#### INSTRUCTION:
Leave the images out. Give every line below again, precisely.

#### MATERIAL PROVIDED:
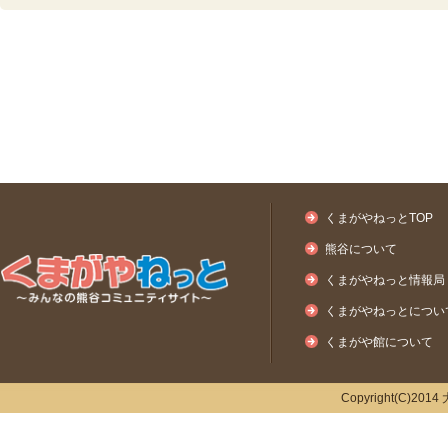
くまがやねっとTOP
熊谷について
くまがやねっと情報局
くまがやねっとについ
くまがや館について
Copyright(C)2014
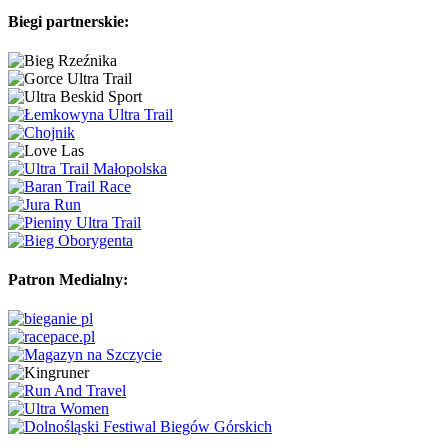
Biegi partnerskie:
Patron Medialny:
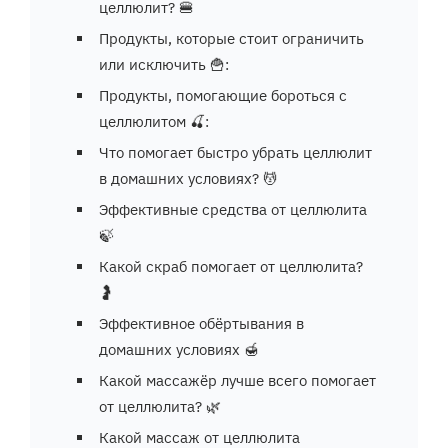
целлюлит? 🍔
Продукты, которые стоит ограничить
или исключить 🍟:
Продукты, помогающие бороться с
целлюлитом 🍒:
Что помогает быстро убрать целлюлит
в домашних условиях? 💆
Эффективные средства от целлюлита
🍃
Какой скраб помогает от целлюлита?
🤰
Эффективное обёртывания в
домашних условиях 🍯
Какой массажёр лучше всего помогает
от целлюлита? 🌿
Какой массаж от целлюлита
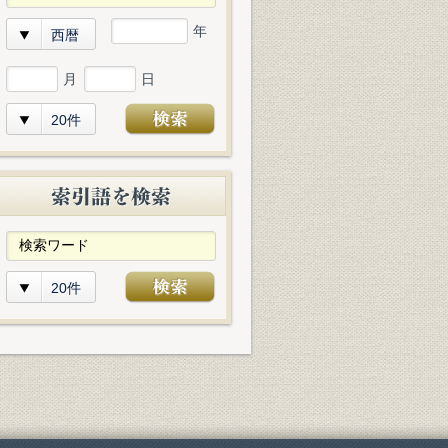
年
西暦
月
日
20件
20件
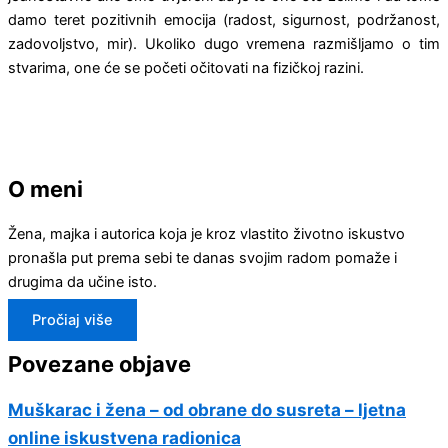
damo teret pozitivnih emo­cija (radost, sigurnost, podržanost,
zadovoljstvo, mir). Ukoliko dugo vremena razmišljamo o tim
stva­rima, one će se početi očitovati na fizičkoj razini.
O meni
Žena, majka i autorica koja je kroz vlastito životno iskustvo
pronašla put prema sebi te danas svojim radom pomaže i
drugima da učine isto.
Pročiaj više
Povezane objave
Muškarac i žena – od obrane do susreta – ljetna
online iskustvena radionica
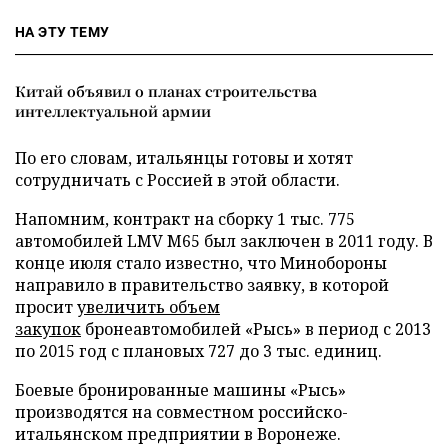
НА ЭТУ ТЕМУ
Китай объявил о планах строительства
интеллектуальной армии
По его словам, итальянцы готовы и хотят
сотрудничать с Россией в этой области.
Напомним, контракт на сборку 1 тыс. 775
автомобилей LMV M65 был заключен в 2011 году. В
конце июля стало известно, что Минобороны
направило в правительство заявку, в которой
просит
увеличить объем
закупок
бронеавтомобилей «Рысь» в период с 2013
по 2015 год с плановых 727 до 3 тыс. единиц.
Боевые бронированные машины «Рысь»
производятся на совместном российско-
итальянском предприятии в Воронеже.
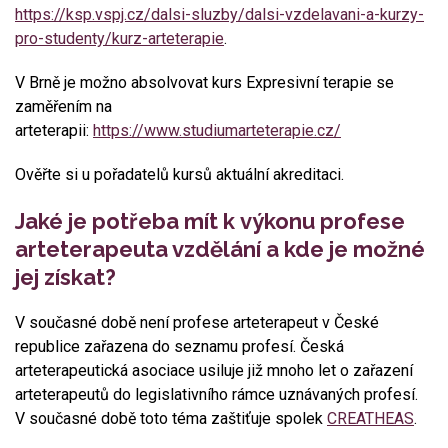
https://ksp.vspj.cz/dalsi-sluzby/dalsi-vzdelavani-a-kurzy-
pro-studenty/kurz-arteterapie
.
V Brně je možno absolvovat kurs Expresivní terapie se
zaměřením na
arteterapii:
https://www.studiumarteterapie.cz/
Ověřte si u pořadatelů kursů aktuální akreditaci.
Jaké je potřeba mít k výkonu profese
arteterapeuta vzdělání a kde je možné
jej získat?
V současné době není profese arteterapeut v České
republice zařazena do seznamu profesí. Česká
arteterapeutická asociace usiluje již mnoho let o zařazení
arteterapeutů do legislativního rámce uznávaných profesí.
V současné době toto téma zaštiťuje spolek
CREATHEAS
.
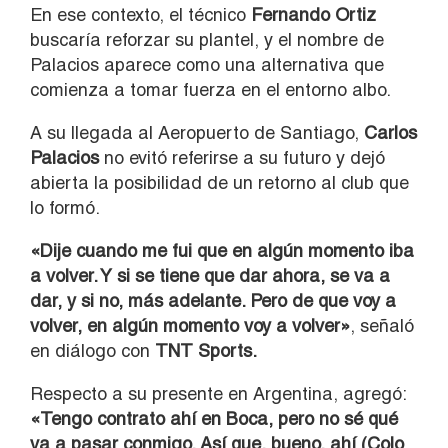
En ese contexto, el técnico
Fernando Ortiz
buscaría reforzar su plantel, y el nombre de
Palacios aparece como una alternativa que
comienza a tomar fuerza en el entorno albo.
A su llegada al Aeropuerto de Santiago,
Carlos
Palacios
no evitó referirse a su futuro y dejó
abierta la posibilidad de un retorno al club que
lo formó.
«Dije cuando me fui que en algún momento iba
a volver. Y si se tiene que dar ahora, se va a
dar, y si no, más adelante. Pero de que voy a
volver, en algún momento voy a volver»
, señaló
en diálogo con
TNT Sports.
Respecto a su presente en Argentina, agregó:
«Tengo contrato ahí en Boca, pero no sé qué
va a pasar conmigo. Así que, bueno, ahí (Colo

#### TASK ANSWER:
くまがやねっとTOP
熊谷について
くまがやねっと情報局
くまがやねっとについ
くまがや館について
Copyright(C)2014
Biegi partnerskie:
Patron Medialny:
целлюлит? 🍔
Продукты, которые стоит ограничить
или исключить 🍟:
Продукты, помогающие бороться с
целлюлитом 🍒:
Что помогает быстро убрать целлюлит
в домашних условиях? 💆
Эффективные средства от целлюлита
🍃
Какой скраб помогает от целлюлита?
🤰
Эффективное обёртывания в
домашних условиях 🍯
Какой массажёр лучше всего помогает
от целлюлита? 🌿
Какой массаж от целлюлита
年
西暦
月
日
20件
20件
damo teret pozitivnih emo­cija (radost, sigurnost, podržanost,
zadovoljstvo, mir). Ukoliko dugo vremena razmišljamo o tim
stva­rima, one će se početi očitovati na fizičkoj razini.
O meni
Žena, majka i autorica koja je kroz vlastito životno iskustvo
pronašla put prema sebi te danas svojim radom pomaže i
drugima da učine isto.
Pročiaj više
Povezane objave
Muškarac i žena – od obrane do susreta – ljetna
online iskustvena radionica
НА ЭТУ ТЕМУ
Китай объявил о планах строительства
интеллектуальной армии
По его словам, итальянцы готовы и хотят
сотрудничать с Россией в этой области.
Напомним, контракт на сборку 1 тыс. 775
автомобилей LMV M65 был заключен в 2011 году. В
конце июля стало известно, что Минобороны
направило в правительство заявку, в которой
просит
увеличить объем
закупок
бронеавтомобилей «Рысь» в период с 2013
по 2015 год с плановых 727 до 3 тыс. единиц.
Боевые бронированные машины «Рысь»
производятся на совместном российско-
итальянском предприятии в Воронеже.
https://ksp.vspj.cz/dalsi-sluzby/dalsi-vzdelavani-a-kurzy-
pro-studenty/kurz-arteterapie
.
V Brně je možno absolvovat kurs Expresivní terapie se
zaměřením na
arteterapii:
https://www.studiumarteterapie.cz/
Ověřte si u pořadatelů kursů aktuální akreditaci.
Jaké je potřeba mít k výkonu profese
arteterapeuta vzdělání a kde je možné
jej získat?
V současné době není profese arteterapeut v České
republice zařazena do seznamu profesí. Česká
arteterapeutická asociace usiluje již mnoho let o zařazení
arteterapeutů do legislativního rámce uznávaných profesí.
V současné době toto téma zaštiťuje spolek
CREATHEAS
.
En ese contexto, el técnico
Fernando Ortiz
buscaría reforzar su plantel, y el nombre de
Palacios aparece como una alternativa que
comienza a tomar fuerza en el entorno albo.
A su llegada al Aeropuerto de Santiago,
Carlos
Palacios
no evitó referirse a su futuro y dejó
abierta la posibilidad de un retorno al club que
lo formó.
«Dije cuando me fui que en algún momento iba
a volver. Y si se tiene que dar ahora, se va a
dar, y si no, más adelante. Pero de que voy a
volver, en algún momento voy a volver»
, señaló
en diálogo con
TNT Sports.
Respecto a su presente en Argentina, agregó:
«Tengo contrato ahí en Boca, pero no sé qué
va a pasar conmigo. Así que, bueno, ahí (Colo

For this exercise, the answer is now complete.